History of Versailles

    Rich in history that saw the Miami, Delaware, Potawatomi, and Shawnee Indians hunting the area, on top of a bluff overlooking Laughery Creek, Ripley County became a part of the State of Indiana after a proposal in 1816 that a new county be formed . This county was named for General Eleazer Wheelock Ripley, a hero of the War of 1812.
     On January 7, 1818, by an act of the General Assembly, John DePauw from Washington County, Charles Beggs of Franklin County, and W. H. Eades of Jennings County, were appointed to select a site for the new county seat. Earning three dollars a day for this task, the first three Commissioners settled on a hundred acre tract donated by John Paul of Madison (Jefferson County), a land speculator and founder of the town of Madison and Xenia, Ohio.  The county seat was named Versailles in honor of DePauw’s native city in France and was laid out as a town of 186 lots by John Ritchie.
     Ripley County, located in the southeastern part of Indiana, has 450 square miles or 288,000 acres. It is 27 miles north to south and 19 miles east to west with an elevation ranging from 600 feet to 100 feet above sea level. Laughery Creek, named for Colonel Archibold Lochry who fought in the Revolutionary War, flows through the county. http://ripleycounty.com/history.asp

     In 1821, a contract was let for the first courthouse.  It was built in the center of the square, where the current courthouse stands.  More space was needed and an additional building was built for the Clerk's offices on the southwest corner of the courtyard.
     By 1860 a larger building was required and construction began on a new brick building.  The Civil War slowed progress and the building was not complete until 1863.  This building is still in use today.  In 1991 the old white paint was removed and other renovations were made.
     The courthouse had a clock tower added in 1932 with money donated by Florence Grether in memory of her late husband.  Its chimes ring out every quarter of an hour and can be heard throughout most of the town.  A cannon was later moved to the southwest corner of the courtyard after the Clerk's office building was razed.  It stands as a memorial to Ripley County citizens who served the country in times of war.
     The courtyard was the scene of a dramatic episode in Ripley County history in early June of 1863.  General John Hunt Morgan of the Confederate Army led approximately 2,000 cavalry troops into southern Indiana in an attempt to draw Union forces north of the Ohio River.
     As he neared Versailles, a militia organized to right but disbanded when the Confederate force came into the town from the southwest.  General Morgan aimed a cannon at the newly built courthouse and threatened to fire if his troops were met with any armed resistance.  Guns were confiscated and broken over a corner of the courthouse.
     The county treasury, Mason jewels, food, possessions and livestock were confiscated by Morgan's raiding cavalry.  When Morgan discovered that his men had taken the Mason jewels, he ordered them returned because he was a Mason himself.  They can still be seen at the Lodge Hall.
     Land for the Cliff Hill Cemetery, so named because of its location, was donated by John Paul in 1827.  Legend tells of a Dr. Jonathan Gordon and two medical students from Napoleon, John Glass and Bernard Mullen, who came to the cemetery one night in 1846 to dig up the corpse of a patient who had died of an unknown cause while under Gordon's care.  The three men were curious to find out the reason for the patient's demise.
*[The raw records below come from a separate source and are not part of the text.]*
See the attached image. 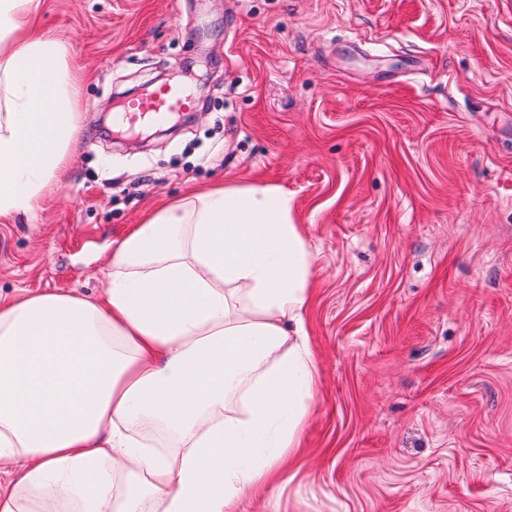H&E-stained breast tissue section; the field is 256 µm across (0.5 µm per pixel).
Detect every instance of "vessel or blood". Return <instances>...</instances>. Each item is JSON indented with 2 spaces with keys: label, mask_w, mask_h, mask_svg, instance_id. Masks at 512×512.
I'll use <instances>...</instances> for the list:
<instances>
[{
  "label": "vessel or blood",
  "mask_w": 512,
  "mask_h": 512,
  "mask_svg": "<svg viewBox=\"0 0 512 512\" xmlns=\"http://www.w3.org/2000/svg\"><path fill=\"white\" fill-rule=\"evenodd\" d=\"M193 107V99L181 84H165L144 97L130 101L112 115L119 129H134L156 120L172 117Z\"/></svg>",
  "instance_id": "obj_1"
}]
</instances>
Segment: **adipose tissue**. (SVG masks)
<instances>
[{
  "label": "adipose tissue",
  "mask_w": 512,
  "mask_h": 512,
  "mask_svg": "<svg viewBox=\"0 0 512 512\" xmlns=\"http://www.w3.org/2000/svg\"><path fill=\"white\" fill-rule=\"evenodd\" d=\"M0 0V222L75 156L86 74ZM316 256L282 187L226 182L147 213L94 297L0 300V512H239L281 476L315 393Z\"/></svg>",
  "instance_id": "1"
}]
</instances>
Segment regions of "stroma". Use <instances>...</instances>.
I'll return each mask as SVG.
<instances>
[{
  "label": "stroma",
  "mask_w": 512,
  "mask_h": 512,
  "mask_svg": "<svg viewBox=\"0 0 512 512\" xmlns=\"http://www.w3.org/2000/svg\"><path fill=\"white\" fill-rule=\"evenodd\" d=\"M81 148L0 223V298L92 297L111 244L226 181L292 196L318 364L290 477L242 512H512V0H45ZM174 132L108 137L136 88ZM193 108V99L182 84H165L144 97L130 101L112 114L118 129H134Z\"/></svg>",
  "instance_id": "1"
}]
</instances>
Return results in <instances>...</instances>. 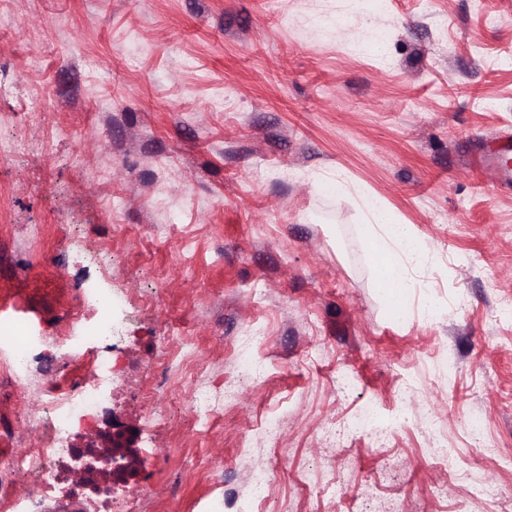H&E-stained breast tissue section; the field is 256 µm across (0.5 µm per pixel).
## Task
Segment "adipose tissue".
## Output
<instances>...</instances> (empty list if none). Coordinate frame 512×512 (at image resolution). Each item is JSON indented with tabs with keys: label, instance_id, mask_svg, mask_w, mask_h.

     When a guard sounded the alarm and a mob of angry citizens entered the cemetery, Glass, unfamiliar with the landscape, ran through the brush, falling off the steep cliff.  Gordon fled the state and the injured Glass and Mullen were indicted never went to trial.  Even though Glass fell over the embankment, the overlook in the Cliff Hill Cemetery has since been known as "Gordon's Leap".
     The cemetery was also near the site of the famous hanging tree.  In 1897 a group of young men were terrorizing the county by committing theft, arson, battery and murder.  Five members of the gang were caught and put in the county jail at the edge of Cliff Hill Cemetery.
     On the night of September 14, a mob of several hundred men met in Napoleon to decide what was to be done.  The men reportedly drew straws to decide which of them was to actually carry out the raid on the jail.  At twenty minutes past midnight on September 15, several men wearing handkerchiefs over their faces burst into the jail.  They took the keys and locked the jailers into a cell.  They then beat and dragged the five men in the gang out of the jail two blocks to an elm tree on the edge of the cliff.
     All five men were hanged on the same tree.  Only one was found to have actually died of strangulation.  Governor James Mount, upset over the incident, sent a special investigator to find those responsible.
     After much interrogation of witnesses, all supplying alibis for the other, the case was officially closed with the state Attorney General making an official summation that the leader of the gang broke out of jail, stole a gun, shot his friends and hanged them, then shot himself and hanged himself.